Prompt:
Where the word "root" appears in a line of the entries below, count that line and give the total alone.
**** Record extracts ****
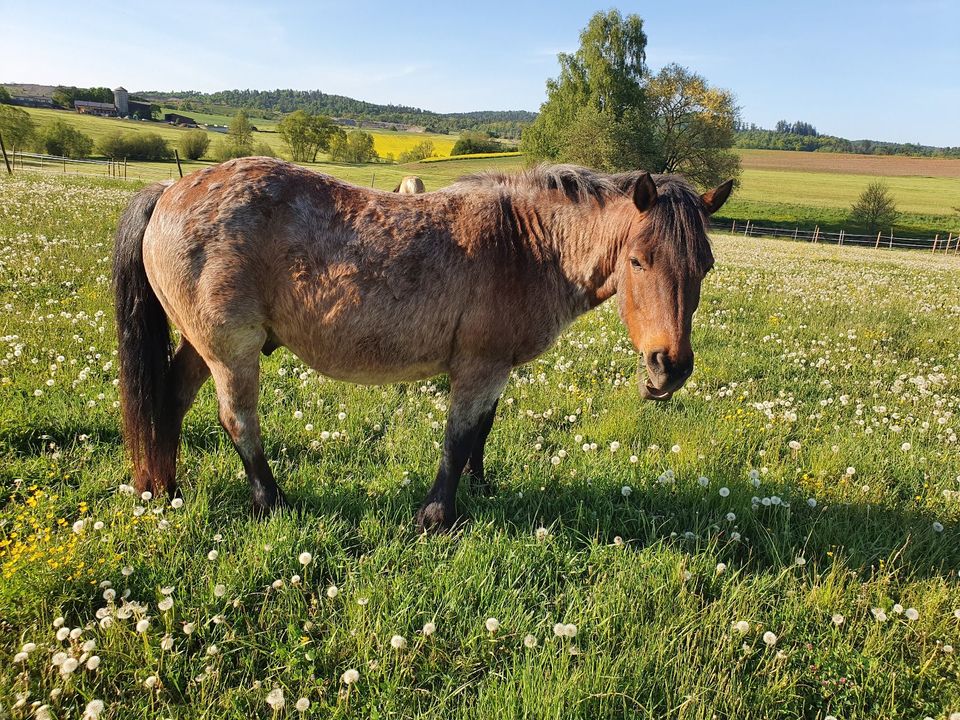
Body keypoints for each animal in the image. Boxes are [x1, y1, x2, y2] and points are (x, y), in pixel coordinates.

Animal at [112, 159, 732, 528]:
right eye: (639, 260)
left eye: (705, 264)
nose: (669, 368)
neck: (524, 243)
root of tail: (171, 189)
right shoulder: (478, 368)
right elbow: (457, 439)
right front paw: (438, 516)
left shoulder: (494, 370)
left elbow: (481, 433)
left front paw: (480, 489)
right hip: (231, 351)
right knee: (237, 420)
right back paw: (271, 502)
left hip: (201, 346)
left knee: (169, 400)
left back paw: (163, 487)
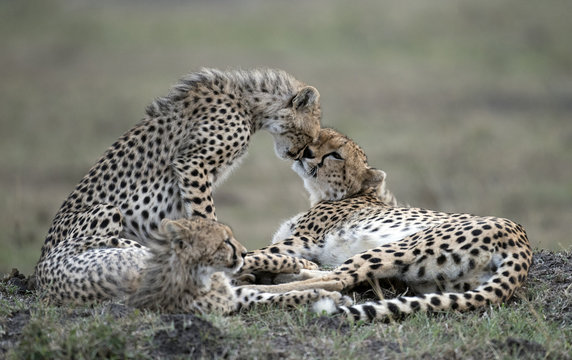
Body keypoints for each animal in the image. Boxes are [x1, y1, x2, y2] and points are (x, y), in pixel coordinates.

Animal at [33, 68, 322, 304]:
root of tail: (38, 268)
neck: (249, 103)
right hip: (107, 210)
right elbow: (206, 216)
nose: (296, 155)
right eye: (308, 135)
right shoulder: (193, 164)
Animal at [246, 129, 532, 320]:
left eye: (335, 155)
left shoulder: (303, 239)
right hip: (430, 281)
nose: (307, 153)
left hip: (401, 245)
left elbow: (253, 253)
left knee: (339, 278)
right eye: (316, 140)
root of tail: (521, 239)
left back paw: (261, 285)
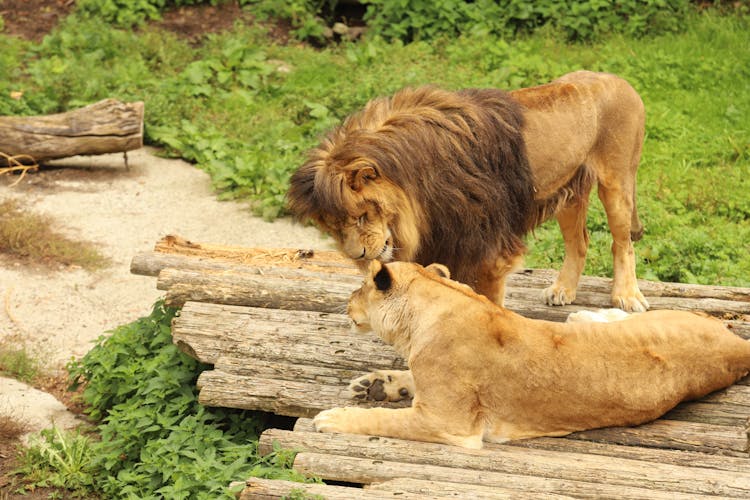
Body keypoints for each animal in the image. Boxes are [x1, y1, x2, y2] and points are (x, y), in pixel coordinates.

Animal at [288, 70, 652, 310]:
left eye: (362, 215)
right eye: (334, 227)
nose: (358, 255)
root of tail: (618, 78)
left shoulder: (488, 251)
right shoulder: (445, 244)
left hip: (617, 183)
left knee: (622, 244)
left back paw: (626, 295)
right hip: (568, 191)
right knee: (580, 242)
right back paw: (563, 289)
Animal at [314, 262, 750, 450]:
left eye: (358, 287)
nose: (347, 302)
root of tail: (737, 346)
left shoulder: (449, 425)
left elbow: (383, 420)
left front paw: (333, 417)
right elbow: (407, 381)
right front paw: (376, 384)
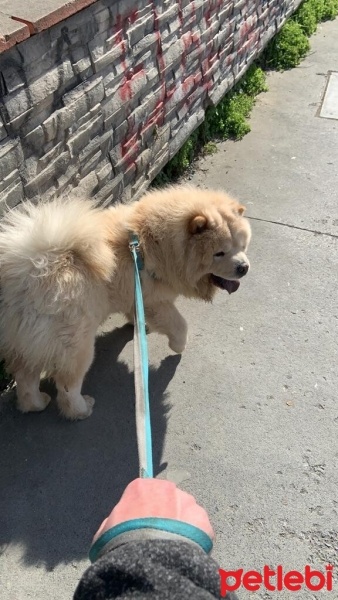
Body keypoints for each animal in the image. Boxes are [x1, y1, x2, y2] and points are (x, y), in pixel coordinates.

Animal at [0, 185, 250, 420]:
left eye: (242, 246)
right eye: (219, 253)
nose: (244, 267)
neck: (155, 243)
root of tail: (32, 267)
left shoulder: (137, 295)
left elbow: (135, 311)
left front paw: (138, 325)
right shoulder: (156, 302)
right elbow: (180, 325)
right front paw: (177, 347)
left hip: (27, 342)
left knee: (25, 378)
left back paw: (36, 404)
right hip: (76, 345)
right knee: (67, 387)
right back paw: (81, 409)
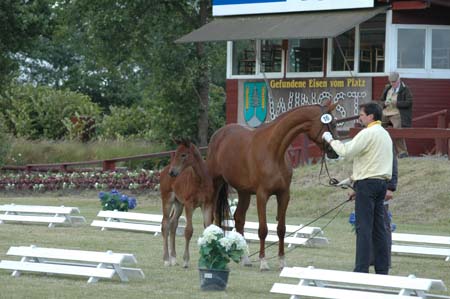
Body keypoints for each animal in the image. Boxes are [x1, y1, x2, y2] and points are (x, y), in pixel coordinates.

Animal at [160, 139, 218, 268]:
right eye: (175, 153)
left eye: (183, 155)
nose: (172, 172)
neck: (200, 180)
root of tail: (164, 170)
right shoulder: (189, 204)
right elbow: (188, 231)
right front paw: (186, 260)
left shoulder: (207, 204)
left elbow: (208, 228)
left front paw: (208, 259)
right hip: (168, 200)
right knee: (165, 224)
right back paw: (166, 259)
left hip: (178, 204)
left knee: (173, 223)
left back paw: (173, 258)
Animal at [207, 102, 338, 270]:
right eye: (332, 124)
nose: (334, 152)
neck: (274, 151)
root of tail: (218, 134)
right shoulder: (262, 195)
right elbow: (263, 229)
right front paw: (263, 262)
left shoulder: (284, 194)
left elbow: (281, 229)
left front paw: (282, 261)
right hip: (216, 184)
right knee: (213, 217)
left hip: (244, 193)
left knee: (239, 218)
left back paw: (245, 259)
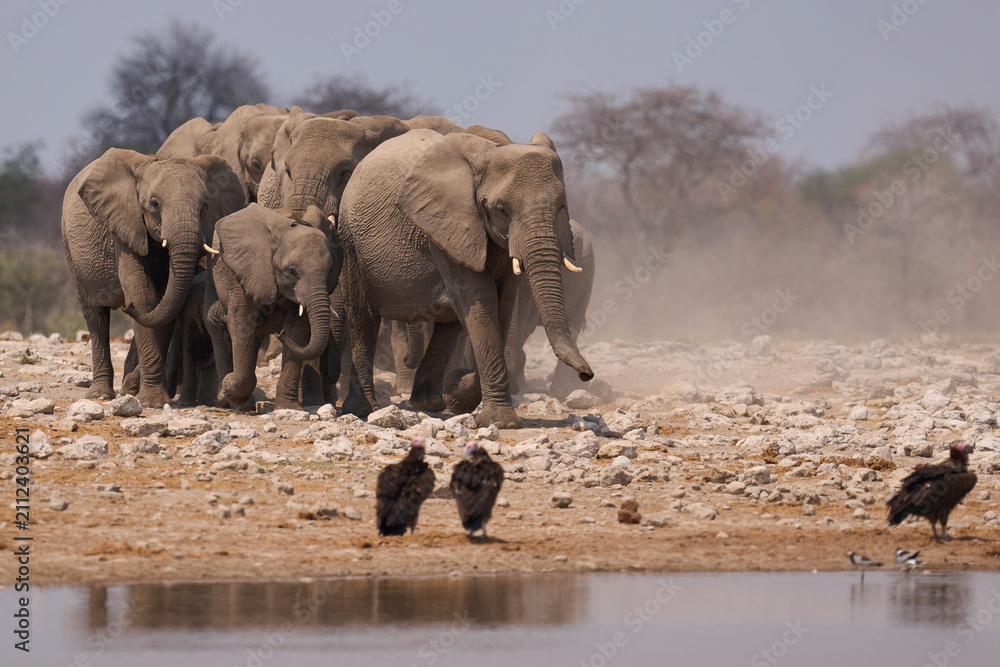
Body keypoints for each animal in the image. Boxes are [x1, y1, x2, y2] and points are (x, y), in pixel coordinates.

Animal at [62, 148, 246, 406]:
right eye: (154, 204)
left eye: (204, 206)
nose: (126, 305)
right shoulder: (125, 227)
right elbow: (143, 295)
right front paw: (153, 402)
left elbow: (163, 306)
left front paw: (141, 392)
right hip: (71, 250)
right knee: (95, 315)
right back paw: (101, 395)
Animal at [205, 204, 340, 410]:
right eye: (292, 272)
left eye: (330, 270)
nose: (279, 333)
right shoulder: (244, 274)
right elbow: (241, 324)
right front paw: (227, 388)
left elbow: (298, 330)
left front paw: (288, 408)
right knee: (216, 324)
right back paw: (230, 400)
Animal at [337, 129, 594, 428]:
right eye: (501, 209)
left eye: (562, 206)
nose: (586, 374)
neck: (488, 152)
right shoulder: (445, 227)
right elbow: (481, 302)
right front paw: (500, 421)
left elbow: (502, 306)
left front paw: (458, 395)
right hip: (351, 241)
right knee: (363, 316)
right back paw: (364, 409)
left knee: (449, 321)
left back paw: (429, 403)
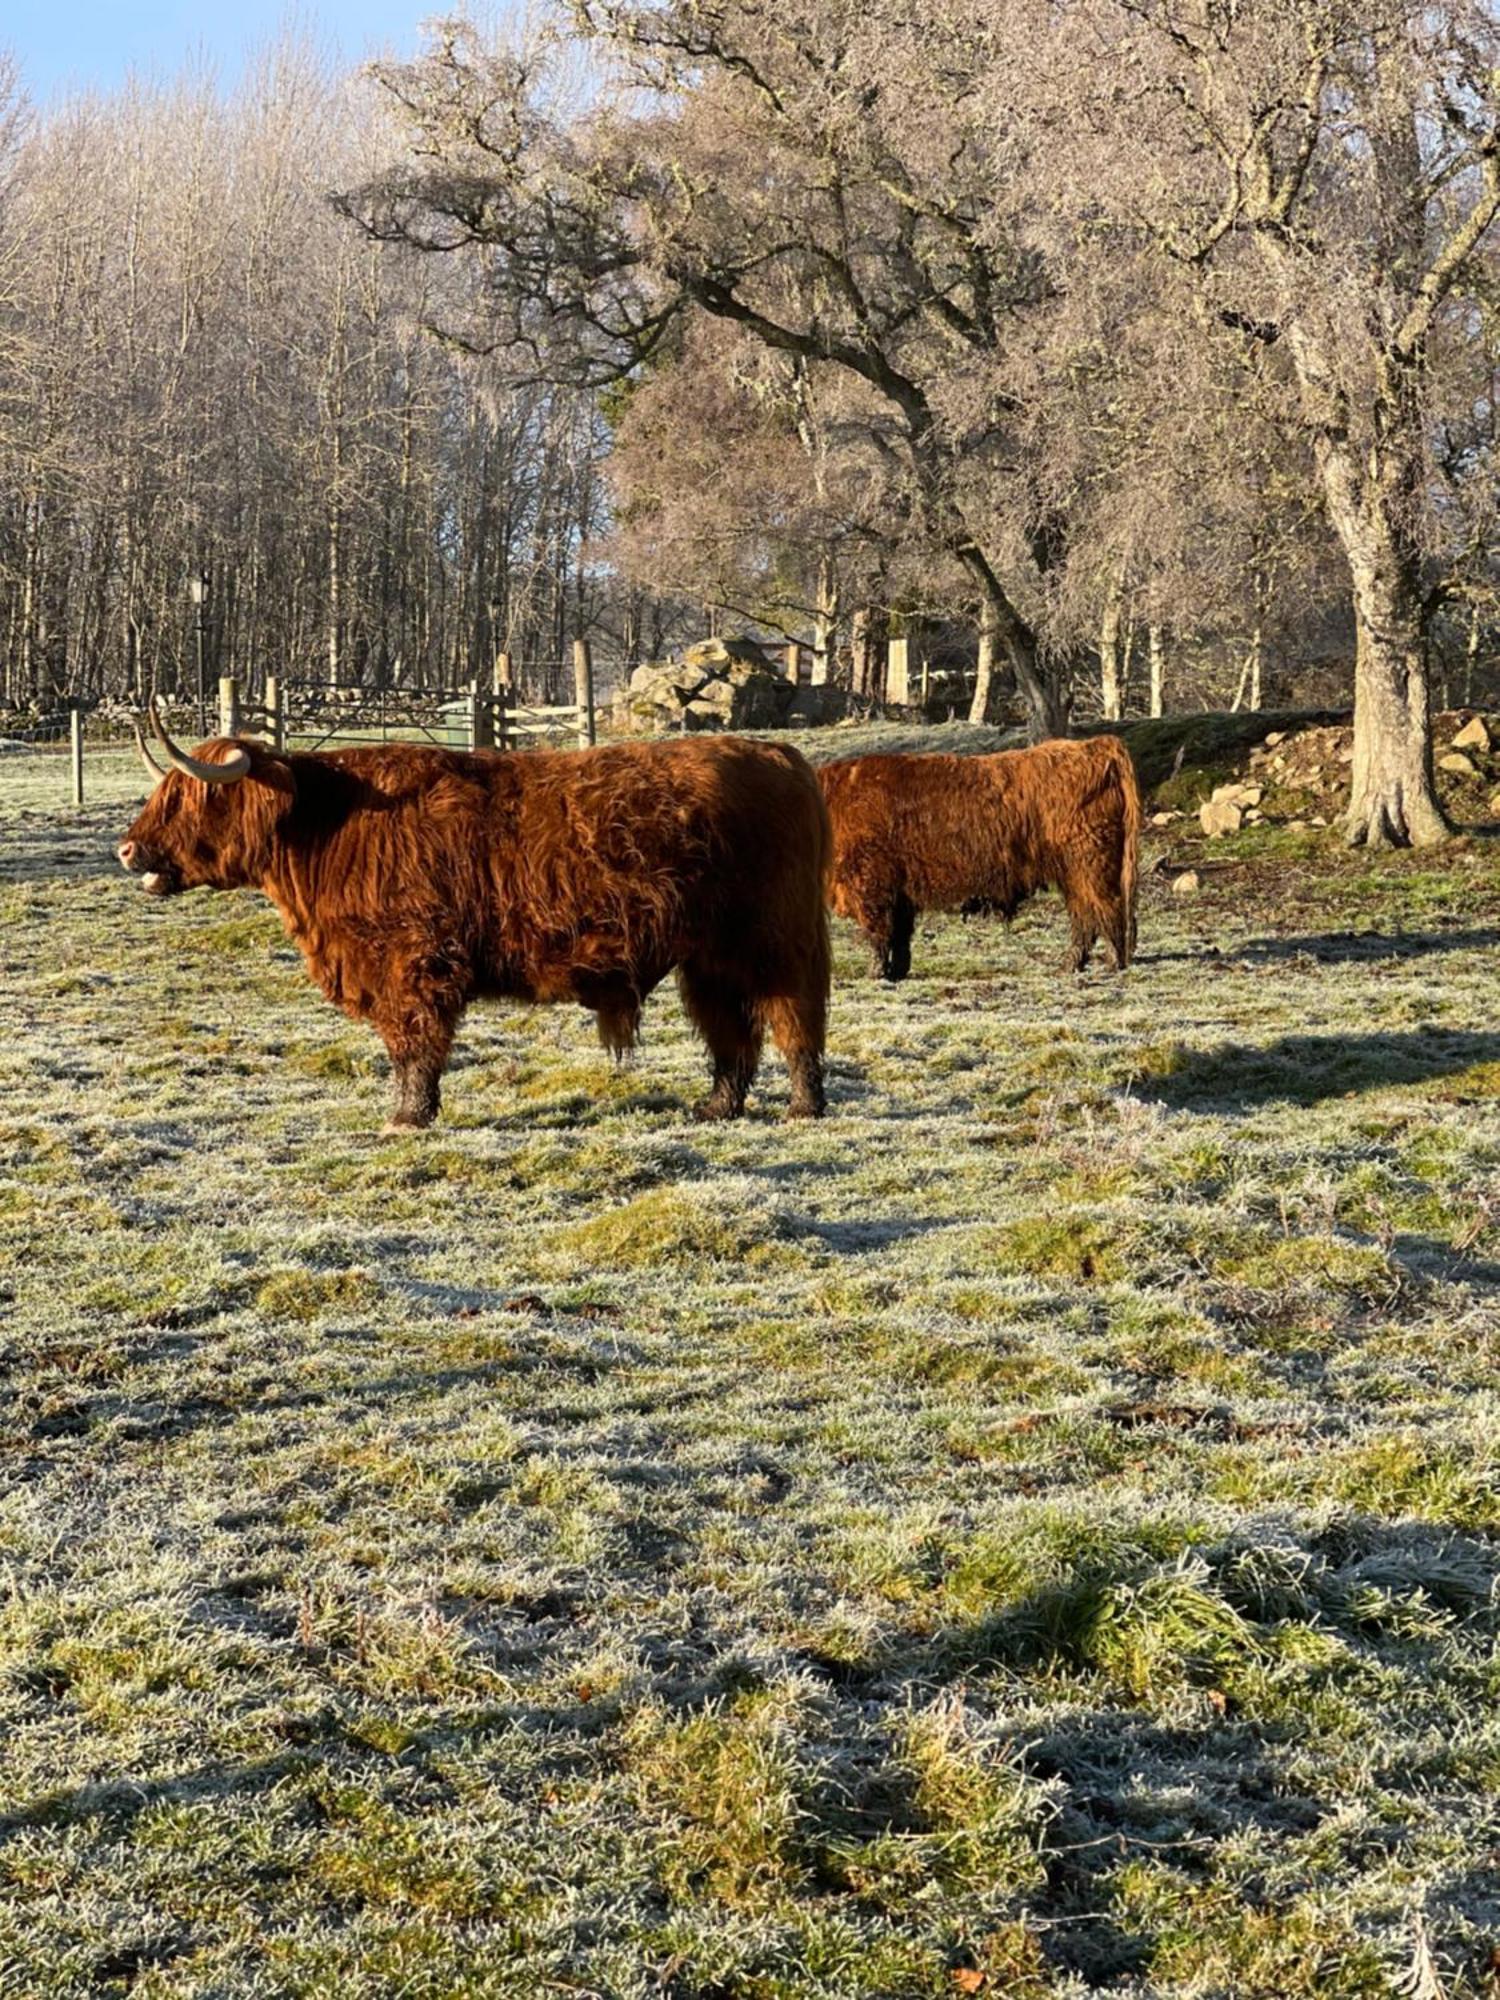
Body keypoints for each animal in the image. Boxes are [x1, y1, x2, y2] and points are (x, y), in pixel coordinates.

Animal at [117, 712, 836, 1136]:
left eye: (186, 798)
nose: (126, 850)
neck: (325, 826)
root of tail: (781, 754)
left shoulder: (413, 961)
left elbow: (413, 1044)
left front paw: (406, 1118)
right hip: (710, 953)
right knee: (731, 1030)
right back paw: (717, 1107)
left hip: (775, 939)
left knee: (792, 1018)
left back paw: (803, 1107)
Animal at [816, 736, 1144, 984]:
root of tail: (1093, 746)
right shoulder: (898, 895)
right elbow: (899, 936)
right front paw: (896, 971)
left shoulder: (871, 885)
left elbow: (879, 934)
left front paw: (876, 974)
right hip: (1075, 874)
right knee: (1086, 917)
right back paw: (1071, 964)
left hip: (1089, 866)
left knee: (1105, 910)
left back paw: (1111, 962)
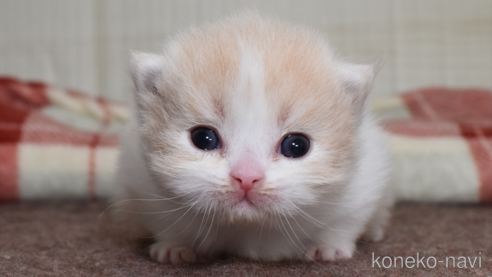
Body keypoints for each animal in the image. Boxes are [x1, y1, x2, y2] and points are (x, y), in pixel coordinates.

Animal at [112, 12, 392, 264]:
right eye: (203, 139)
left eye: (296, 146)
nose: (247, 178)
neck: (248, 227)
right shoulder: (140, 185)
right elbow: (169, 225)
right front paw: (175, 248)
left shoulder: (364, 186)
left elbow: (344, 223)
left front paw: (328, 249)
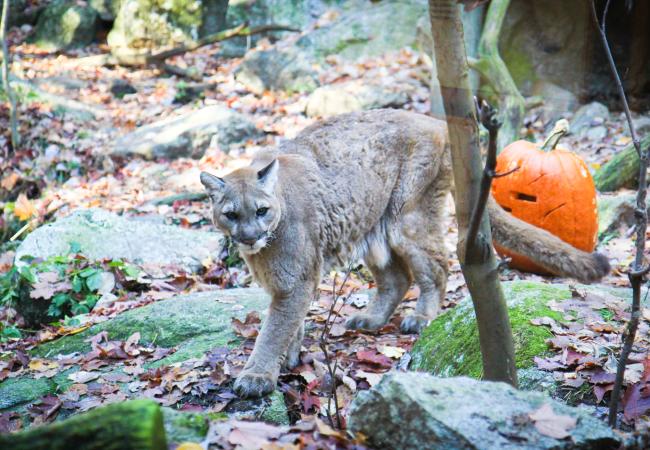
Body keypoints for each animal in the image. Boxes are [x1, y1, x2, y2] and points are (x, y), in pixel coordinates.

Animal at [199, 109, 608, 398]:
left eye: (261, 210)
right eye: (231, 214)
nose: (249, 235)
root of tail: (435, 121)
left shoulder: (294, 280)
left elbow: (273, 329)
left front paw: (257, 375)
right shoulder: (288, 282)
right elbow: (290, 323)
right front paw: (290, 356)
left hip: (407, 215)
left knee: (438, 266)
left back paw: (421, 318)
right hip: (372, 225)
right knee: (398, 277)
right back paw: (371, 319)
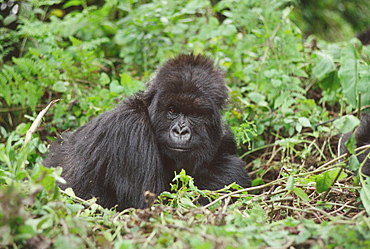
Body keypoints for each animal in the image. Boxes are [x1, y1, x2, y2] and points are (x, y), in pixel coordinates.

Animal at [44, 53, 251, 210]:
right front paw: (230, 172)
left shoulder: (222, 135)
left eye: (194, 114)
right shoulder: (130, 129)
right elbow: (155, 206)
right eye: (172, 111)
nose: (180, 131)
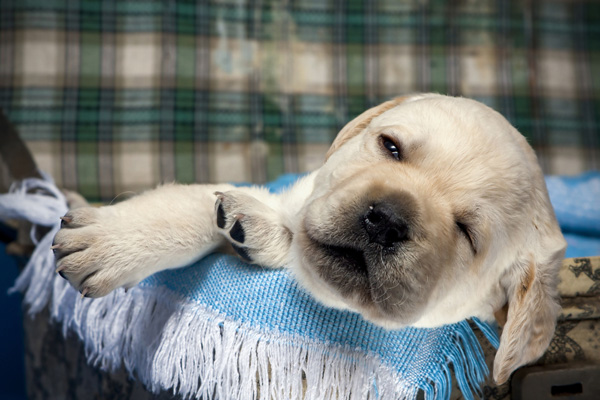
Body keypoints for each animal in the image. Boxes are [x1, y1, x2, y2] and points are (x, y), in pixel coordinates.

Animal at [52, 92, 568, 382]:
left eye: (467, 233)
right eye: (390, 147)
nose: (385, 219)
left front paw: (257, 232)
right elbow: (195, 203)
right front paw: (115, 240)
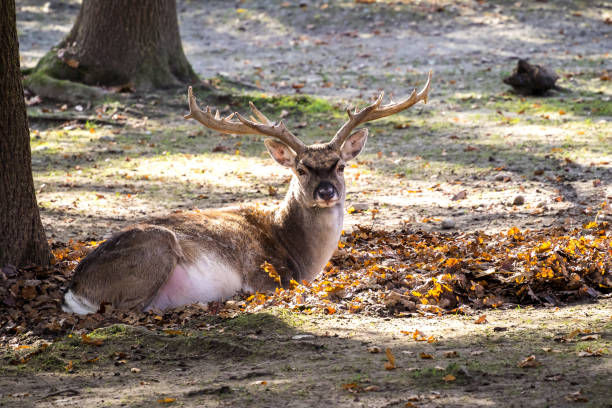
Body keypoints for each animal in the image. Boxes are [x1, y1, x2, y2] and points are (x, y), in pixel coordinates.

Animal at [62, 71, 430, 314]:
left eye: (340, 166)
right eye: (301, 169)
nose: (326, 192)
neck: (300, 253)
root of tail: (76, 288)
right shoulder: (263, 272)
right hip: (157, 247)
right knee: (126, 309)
****
Answer space:
12